__Estratto del documento__.
========

Nello scenario suggestivo dei Mercati di Traiano a Roma, uno dei siti archeologici più importanti al mondo, il settore della moda e quello delle start-up si sono incontrati per scambiarsi riflessioni e best practices con l’obiettivo di ridurre l’impatto ambientale di questo comparto, in cui il nostro paese è da sempre capofila.

Purtroppo l’industria della moda si configura oggi come una delle più inquinanti: al quarto posto per impatto ambientale, al terzo posto per consumi di acqua e suolo e al quinto per uso di materie prime ed emissioni di gas serra. I ricercatori dell’Agenzia Europea dell’Ambiente hanno messo in evidenza come il settore consumi più energia rispetto all’industria del trasporto navale e aereo sommate insieme, e come entro il 2050 sarà responsabile, per circa il 25%, sul totale del bilancio di CO2: la quantità di anidride carbonica che può essere immessa in atmosfera prima che lo scostamento delle temperature medie globali raggiunga il “valore soglia” di +1,5°C.

I grandi brand del fashion, del fast fashion in particolare, generano, secondo le stime, circa 92 milioni di tonnellate di rifiuti tessili ogni anno a livello globale. Ma oltre al problema dello smaltimento di queste enormi quantità di rifiuti, c’è un altro problema, forse ancora più grave ma purtroppo meno conosciuto e sottovalutato, perché invisibile a occhio nudo.

Si tratta dell’inquinamento causato dal rilascio delle microfibre che avviene ogni volta che laviamo in lavatrice i nostri capi di abbigliamento. Oggi circa il 60% dei vestiti su produzione globale viene realizzato con fibre sintetiche, che rilasciano microplastiche durante i lavaggi in lavatrice.

Le microfibre sono minuscole particelle, di dimensione inferiore a 5 micrometri e quindi invisibili all’occhio umano, quelle che provengono dai tessuti sintetici sono le più pericolose perché di plastica. Ad ogni lavaggio ne vengono rilasciate milioni, riversandosi dagli scarichi delle nostre case nei mari e negli oceani. Si stima che solo i vestiti ne rilascino negli oceani mezzo milione di tonnellate all’anno, pari a circa 50 miliardi di bottiglie di plastica.

========

__Lavoro richiesto__.
• a. Ricopia dall'elenco qui sotto tutto ciò che va dalla riga che contiene "family: Apidae" giù fino alla riga che contiene "family: Pentatomidae", comprese entrambe.
• b. Prosegui, per favore, il testo sull'impatto ambientale della moda riportato qui sopra, ripartendo subito dopo la sua ultima frase.

========

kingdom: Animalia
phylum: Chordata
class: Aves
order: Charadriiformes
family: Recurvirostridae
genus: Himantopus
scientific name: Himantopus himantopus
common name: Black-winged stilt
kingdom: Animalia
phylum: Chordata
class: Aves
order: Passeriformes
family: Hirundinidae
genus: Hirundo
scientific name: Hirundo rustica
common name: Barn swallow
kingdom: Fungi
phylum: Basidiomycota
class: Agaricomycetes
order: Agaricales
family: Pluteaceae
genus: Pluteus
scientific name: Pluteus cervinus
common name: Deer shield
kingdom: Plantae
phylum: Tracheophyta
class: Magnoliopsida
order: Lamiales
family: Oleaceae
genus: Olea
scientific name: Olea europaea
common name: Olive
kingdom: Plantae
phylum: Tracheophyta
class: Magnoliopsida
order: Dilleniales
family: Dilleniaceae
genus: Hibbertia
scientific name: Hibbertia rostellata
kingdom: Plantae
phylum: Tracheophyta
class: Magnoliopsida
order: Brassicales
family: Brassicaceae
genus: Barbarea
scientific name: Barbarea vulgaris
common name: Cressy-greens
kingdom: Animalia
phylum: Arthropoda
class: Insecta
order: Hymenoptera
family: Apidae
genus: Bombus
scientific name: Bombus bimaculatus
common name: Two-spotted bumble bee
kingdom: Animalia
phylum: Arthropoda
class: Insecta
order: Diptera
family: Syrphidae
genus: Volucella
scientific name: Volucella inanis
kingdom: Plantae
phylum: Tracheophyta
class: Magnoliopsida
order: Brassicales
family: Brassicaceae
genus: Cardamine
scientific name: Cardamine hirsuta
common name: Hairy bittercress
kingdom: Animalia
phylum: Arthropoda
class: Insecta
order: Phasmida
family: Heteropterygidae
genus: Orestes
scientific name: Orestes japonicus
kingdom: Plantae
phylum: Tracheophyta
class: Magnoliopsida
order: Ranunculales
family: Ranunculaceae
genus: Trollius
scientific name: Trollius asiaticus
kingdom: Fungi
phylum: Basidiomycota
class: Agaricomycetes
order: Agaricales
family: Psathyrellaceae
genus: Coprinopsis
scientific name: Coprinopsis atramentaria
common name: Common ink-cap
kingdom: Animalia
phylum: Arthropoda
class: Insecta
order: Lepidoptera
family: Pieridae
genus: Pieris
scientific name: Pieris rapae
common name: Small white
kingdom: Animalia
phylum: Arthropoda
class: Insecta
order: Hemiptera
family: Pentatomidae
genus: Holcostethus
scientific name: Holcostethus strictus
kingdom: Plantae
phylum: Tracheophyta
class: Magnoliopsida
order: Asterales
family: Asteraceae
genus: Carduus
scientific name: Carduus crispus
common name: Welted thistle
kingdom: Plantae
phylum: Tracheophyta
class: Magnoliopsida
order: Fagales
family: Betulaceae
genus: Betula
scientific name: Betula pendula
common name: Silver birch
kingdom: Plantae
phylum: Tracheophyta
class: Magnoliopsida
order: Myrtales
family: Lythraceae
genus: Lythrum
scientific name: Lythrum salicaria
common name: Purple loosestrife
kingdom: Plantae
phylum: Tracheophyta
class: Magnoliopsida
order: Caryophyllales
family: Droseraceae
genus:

========

__Risposte per compito__.
• a.
family: Apidae
genus: Bombus
scientific name: Bombus bimaculatus
common name: Two-spotted bumble bee
kingdom: Animalia
phylum: Arthropoda
class: Insecta
order: Diptera
family: Syrphidae
genus: Volucella
scientific name: Volucella inanis
kingdom: Plantae
phylum: Tracheophyta
class: Magnoliopsida
order: Brassicales
family: Brassicaceae
genus: Cardamine
scientific name: Cardamine hirsuta
common name: Hairy bittercress
kingdom: Animalia
phylum: Arthropoda
class: Insecta
order: Phasmida
family: Heteropterygidae
genus: Orestes
scientific name: Orestes japonicus
kingdom: Plantae
phylum: Tracheophyta
class: Magnoliopsida
order: Ranunculales
family: Ranunculaceae
genus: Trollius
scientific name: Trollius asiaticus
kingdom: Fungi
phylum: Basidiomycota
class: Agaricomycetes
order: Agaricales
family: Psathyrellaceae
genus: Coprinopsis
scientific name: Coprinopsis atramentaria
common name: Common ink-cap
kingdom: Animalia
phylum: Arthropoda
class: Insecta
order: Lepidoptera
family: Pieridae
genus: Pieris
scientific name: Pieris rapae
common name: Small white
kingdom: Animalia
phylum: Arthropoda
class: Insecta
order: Hemiptera
family: Pentatomidae

• b.
Raffaella Giugni, Responsabile Relazioni Istituzionali Marevivo, è intervenuta ieri all’interno del panel sull’Obiettivo 14 dell’Agenda 2030, “La vita sott’acqua”, per parlare di microfibre, una vera emergenza per il nostro mare e per ribadire la gravità della situazione e la necessità di intervenire con azioni consapevoli.

Il 30% della plastica presente in mare è costituito dalle microfibre rilasciate durante i lavaggi in lavatrice, rappresentando un grave danno per l’intero ecosistema, vengono ingerite dagli organismi marini, finendo così nella catena alimentare fino all’uomo” – ha dichiarato, lanciando però un messaggio di speranza – “Per fortuna il connubio tra brand sensibili e innovazione tecnologica può aiutarci ad arginare il problema. Ci sono azioni importanti che possono determinare il cambiamento, a partire dai semplici gesti quotidiani. Il sistema di filtraggio delle lavatrici, per esempio, è fondamentale per ridurre l’impatto ambientale. Grundig, per esempio, tra le aziende leader del settore, ha lanciato sul mercato una lavatrice con uno speciale filtro integrato in grado di catturare le microfibre tessili prima che finiscano negli scarichi e, quindi, nel mare.”

Ognuno di noi può fare la differenza: l’unico modo per invertire il trend è impegnarsi insieme e attuare, ognuno attraverso piccoli ma importanti gesti, una vera e propria transizione ecologica, che, come dice il nome, sia un vero e proprio cambiamento, un’evoluzione di pensiero e di approccio alle abitudini quotidiane.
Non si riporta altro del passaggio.